As Temis rightly points out, realism has to do with actual events that could happen in the real world. Taxi Driver has realism, Juno has realism. Both of those even have a certain level of artistic invention that of course makes them unrealistic - because all art is unrealistic in the final analysis, since it is an invention. What everyone is praising in science fiction/fantasy might better be termed naturalism - which is a stylistic choice to make fantasy worlds that line up plausibly with the real world (or a real world), i.e. to create soemthing that happen naturally or scientifically.

Thus, Peter Parker getting bitten by a genetically engineered spider and growing organic webshooters feels more natural (or plausible) than getting bitten by a radioactive spider and inventing an entirely new chemical substance while in high school. Both premises are equally fantastic, but one fits better with current science and doesn't ask the audience to buy Peter as the age old comic trope of the hero having an extremely over the top set of skills, including a genius level intellect.

The naturalism trend means movies that both visually look like they are set in the real world (from Iron Man buzzing the Santa Monica pier to The Dark Knight's relentlessly mundane Gotham/Chicago), and stories that revolve around some of the implications of "what if this did happen in the real world"? So you get Heroes, where part of the story has to do with how people with superpowers could biologically exist. You get X-Men where the existence of mutants causes societal upheaval. You get Batman where going outside the law to enforce the vision of a singular power spawns desperation and chaotic acts of terror from the enemy.

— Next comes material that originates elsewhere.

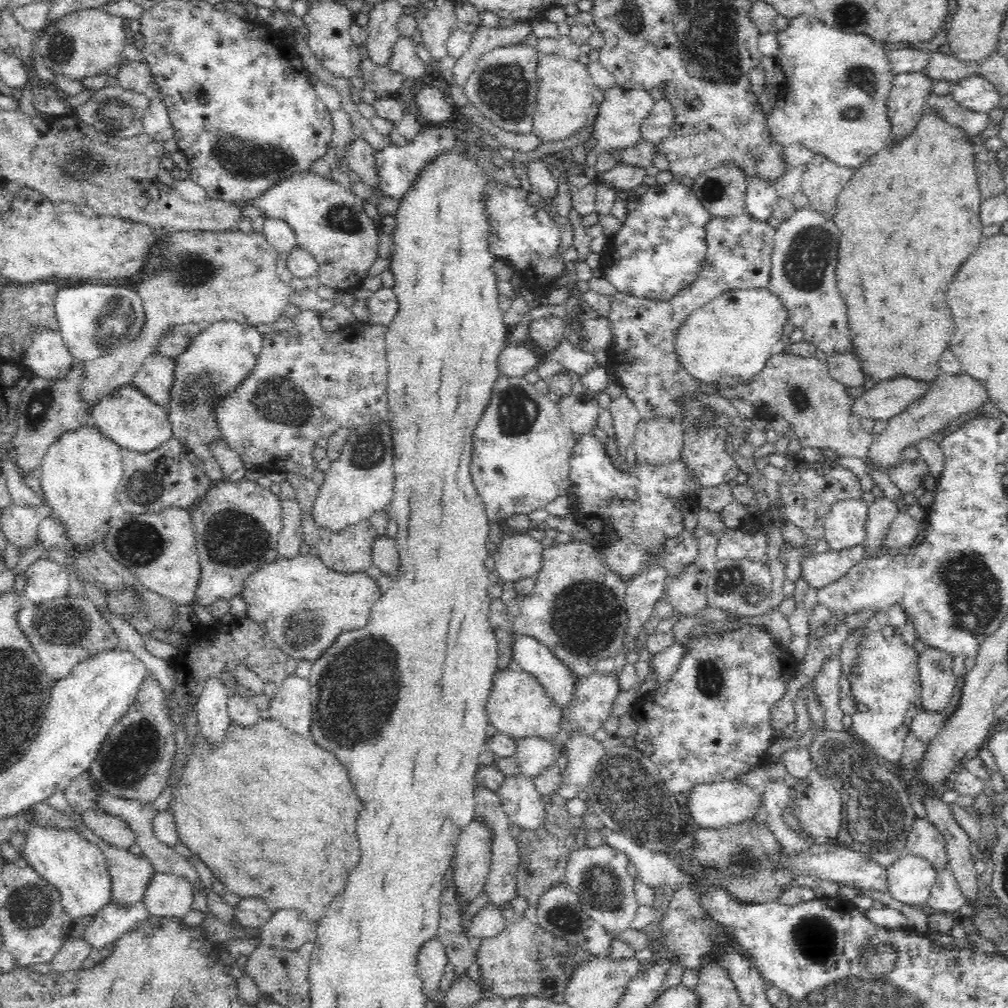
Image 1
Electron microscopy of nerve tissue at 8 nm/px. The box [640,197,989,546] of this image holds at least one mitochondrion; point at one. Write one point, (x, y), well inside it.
(804, 266)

However these story bits are generally surrounded by good old fashioned wish fulfillment fantasy. Heroes has characters time jumping and living out lives in other eras, Wolverine is an extreme badass with claws, Batman's a billionaire who takes time out from hanging with a dozen gorgeous ballerinas to jump off of Hong Kong skyscrapers. None of that is the slightest bit realistic, but all of it has been done in varying degrees of a naturalistic style.

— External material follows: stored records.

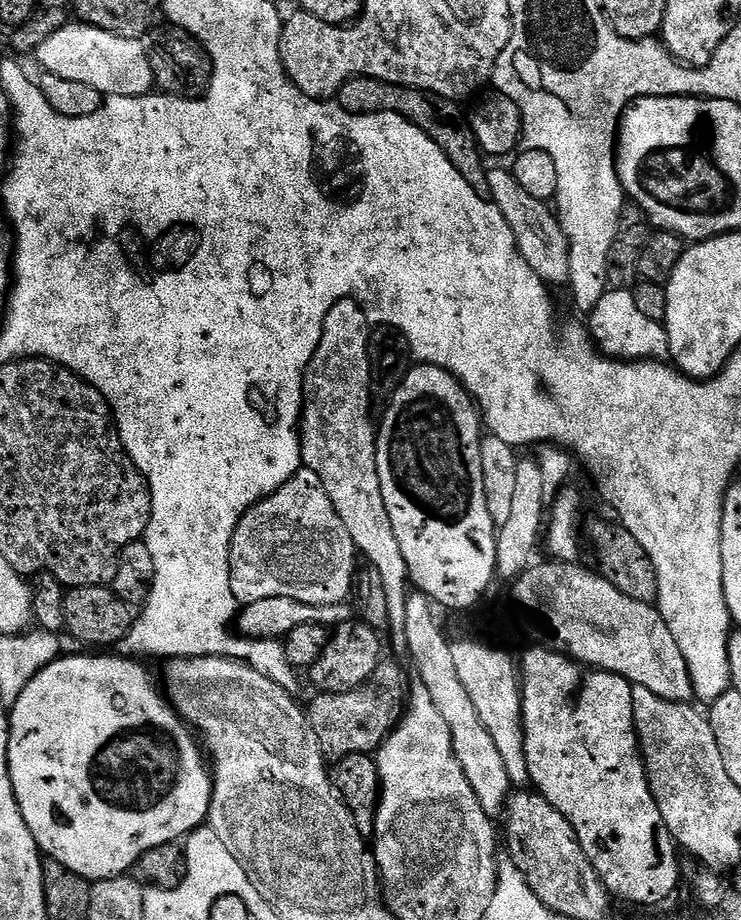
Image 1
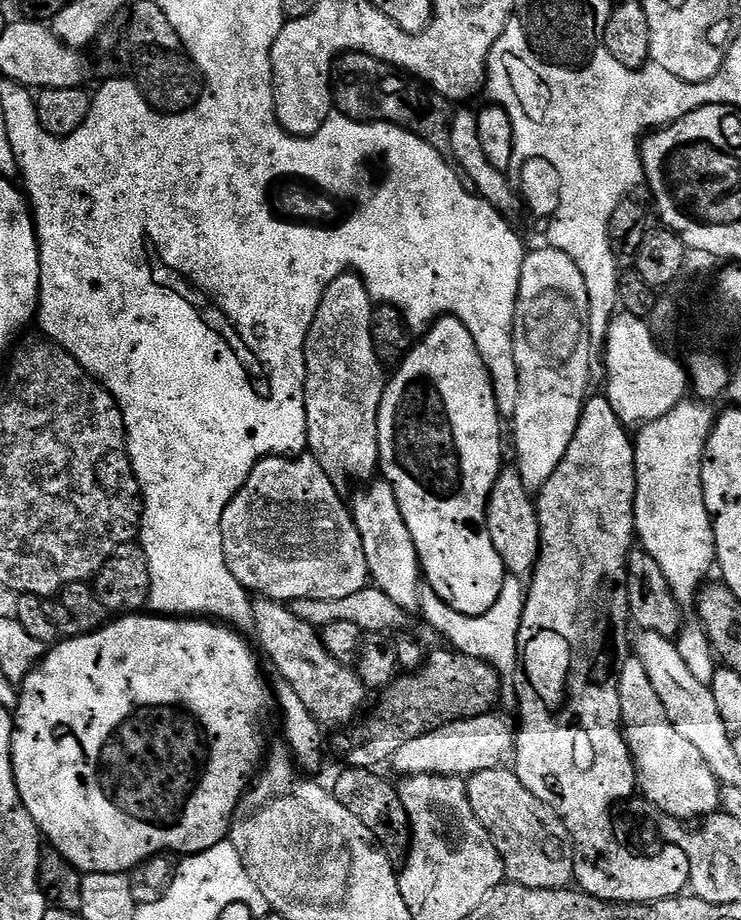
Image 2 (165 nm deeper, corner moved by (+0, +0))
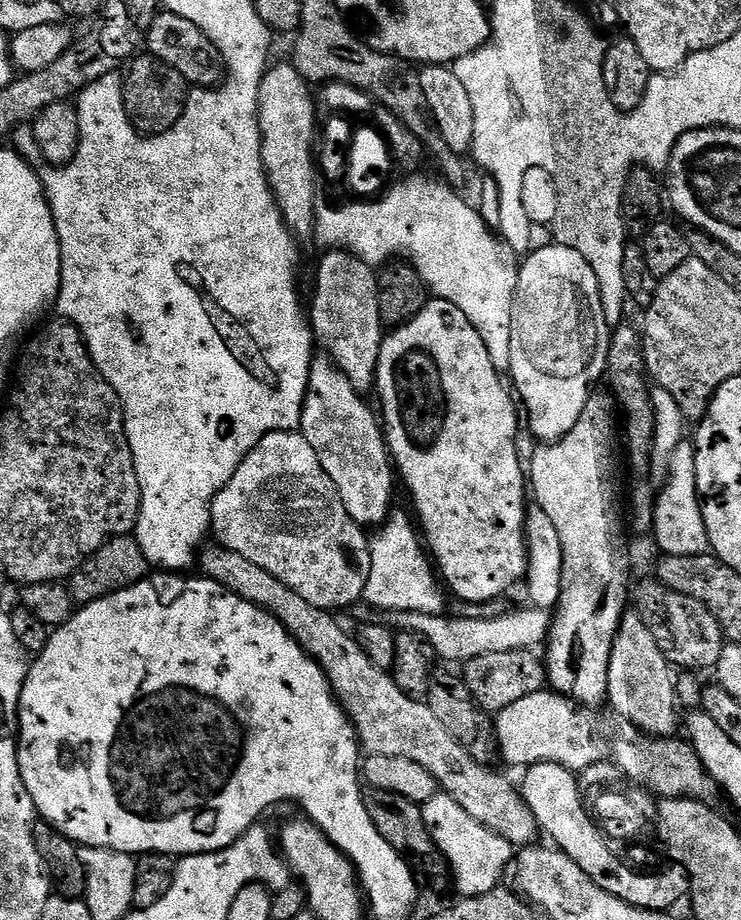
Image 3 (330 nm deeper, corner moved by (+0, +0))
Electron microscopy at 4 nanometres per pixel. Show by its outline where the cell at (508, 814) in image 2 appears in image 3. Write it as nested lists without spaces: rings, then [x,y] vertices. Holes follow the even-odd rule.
[[[223,546],[207,548],[198,556],[198,568],[200,564],[204,571],[201,573],[238,598],[263,608],[304,647],[304,653],[326,674],[332,695],[352,721],[356,739],[368,756],[410,758],[410,762],[418,762],[422,770],[434,777],[443,795],[454,798],[474,822],[485,824],[513,846],[537,843],[538,825],[521,789],[517,785],[515,788],[506,777],[491,772],[491,767],[479,764],[442,728],[426,703],[402,694],[391,675],[378,670],[378,666],[366,658],[355,635],[347,632],[329,609],[310,606],[306,598],[294,594],[290,586],[278,582],[274,574],[266,574],[262,566],[254,566],[254,562],[242,558],[242,554],[234,554],[234,550]]]

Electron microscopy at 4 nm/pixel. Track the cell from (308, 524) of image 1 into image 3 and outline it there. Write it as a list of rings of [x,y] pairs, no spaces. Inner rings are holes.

Realism and naturalism are often used interchangeably, ever since both trends turned up in literature and art in the 19th century, and I'm playing with the definitions just a tad, because both technically apply only to art that attempts to reproduce the real world as closely as possible and really shouldn't be applied to fantasy at all. But since it's a style of storytelling rather than the genre itself we're talking about, I think it's a fair use of the words.